Data records
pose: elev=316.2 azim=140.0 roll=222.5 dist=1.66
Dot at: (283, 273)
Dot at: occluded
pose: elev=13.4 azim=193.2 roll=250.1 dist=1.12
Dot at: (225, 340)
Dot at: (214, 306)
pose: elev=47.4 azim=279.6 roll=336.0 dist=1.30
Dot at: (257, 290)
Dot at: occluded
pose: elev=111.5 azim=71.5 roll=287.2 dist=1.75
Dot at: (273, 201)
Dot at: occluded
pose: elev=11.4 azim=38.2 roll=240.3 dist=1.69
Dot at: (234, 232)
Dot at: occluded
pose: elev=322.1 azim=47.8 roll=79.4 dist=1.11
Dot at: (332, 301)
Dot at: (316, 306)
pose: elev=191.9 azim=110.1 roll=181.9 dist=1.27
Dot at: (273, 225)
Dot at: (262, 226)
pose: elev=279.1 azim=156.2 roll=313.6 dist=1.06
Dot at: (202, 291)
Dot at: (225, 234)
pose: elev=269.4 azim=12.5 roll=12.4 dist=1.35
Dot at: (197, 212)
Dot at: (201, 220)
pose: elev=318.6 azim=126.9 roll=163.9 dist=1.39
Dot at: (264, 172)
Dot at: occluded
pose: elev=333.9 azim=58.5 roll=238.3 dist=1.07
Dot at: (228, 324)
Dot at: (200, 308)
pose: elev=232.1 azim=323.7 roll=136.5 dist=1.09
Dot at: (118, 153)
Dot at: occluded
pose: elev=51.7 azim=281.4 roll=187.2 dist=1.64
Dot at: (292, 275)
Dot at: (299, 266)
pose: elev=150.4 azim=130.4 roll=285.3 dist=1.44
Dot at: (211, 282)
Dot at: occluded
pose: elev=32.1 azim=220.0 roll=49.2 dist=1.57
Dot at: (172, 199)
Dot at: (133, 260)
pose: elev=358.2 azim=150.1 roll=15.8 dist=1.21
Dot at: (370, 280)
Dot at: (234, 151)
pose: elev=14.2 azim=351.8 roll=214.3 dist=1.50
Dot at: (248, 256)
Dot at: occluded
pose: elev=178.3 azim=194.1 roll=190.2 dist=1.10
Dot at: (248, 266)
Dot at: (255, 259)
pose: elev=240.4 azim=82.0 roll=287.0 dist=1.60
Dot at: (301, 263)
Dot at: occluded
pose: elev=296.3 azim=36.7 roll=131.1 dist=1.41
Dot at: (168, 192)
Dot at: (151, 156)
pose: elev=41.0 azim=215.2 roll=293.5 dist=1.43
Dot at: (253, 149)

## JOB
Copy out all of the data above line for line, keeping every character unchanged.

## WORKED SOLUTION
pose: elev=316.2 azim=140.0 roll=222.5 dist=1.66
Dot at: (283, 273)
Dot at: occluded
pose: elev=13.4 azim=193.2 roll=250.1 dist=1.12
Dot at: (225, 340)
Dot at: (214, 306)
pose: elev=47.4 azim=279.6 roll=336.0 dist=1.30
Dot at: (257, 290)
Dot at: occluded
pose: elev=111.5 azim=71.5 roll=287.2 dist=1.75
Dot at: (273, 201)
Dot at: occluded
pose: elev=11.4 azim=38.2 roll=240.3 dist=1.69
Dot at: (234, 232)
Dot at: occluded
pose: elev=322.1 azim=47.8 roll=79.4 dist=1.11
Dot at: (332, 301)
Dot at: (316, 306)
pose: elev=191.9 azim=110.1 roll=181.9 dist=1.27
Dot at: (273, 225)
Dot at: (262, 226)
pose: elev=279.1 azim=156.2 roll=313.6 dist=1.06
Dot at: (202, 291)
Dot at: (225, 234)
pose: elev=269.4 azim=12.5 roll=12.4 dist=1.35
Dot at: (197, 212)
Dot at: (201, 220)
pose: elev=318.6 azim=126.9 roll=163.9 dist=1.39
Dot at: (264, 172)
Dot at: occluded
pose: elev=333.9 azim=58.5 roll=238.3 dist=1.07
Dot at: (228, 324)
Dot at: (200, 308)
pose: elev=232.1 azim=323.7 roll=136.5 dist=1.09
Dot at: (118, 153)
Dot at: occluded
pose: elev=51.7 azim=281.4 roll=187.2 dist=1.64
Dot at: (292, 275)
Dot at: (299, 266)
pose: elev=150.4 azim=130.4 roll=285.3 dist=1.44
Dot at: (211, 282)
Dot at: occluded
pose: elev=32.1 azim=220.0 roll=49.2 dist=1.57
Dot at: (172, 199)
Dot at: (133, 260)
pose: elev=358.2 azim=150.1 roll=15.8 dist=1.21
Dot at: (370, 280)
Dot at: (234, 151)
pose: elev=14.2 azim=351.8 roll=214.3 dist=1.50
Dot at: (248, 256)
Dot at: occluded
pose: elev=178.3 azim=194.1 roll=190.2 dist=1.10
Dot at: (248, 266)
Dot at: (255, 259)
pose: elev=240.4 azim=82.0 roll=287.0 dist=1.60
Dot at: (301, 263)
Dot at: occluded
pose: elev=296.3 azim=36.7 roll=131.1 dist=1.41
Dot at: (168, 192)
Dot at: (151, 156)
pose: elev=41.0 azim=215.2 roll=293.5 dist=1.43
Dot at: (253, 149)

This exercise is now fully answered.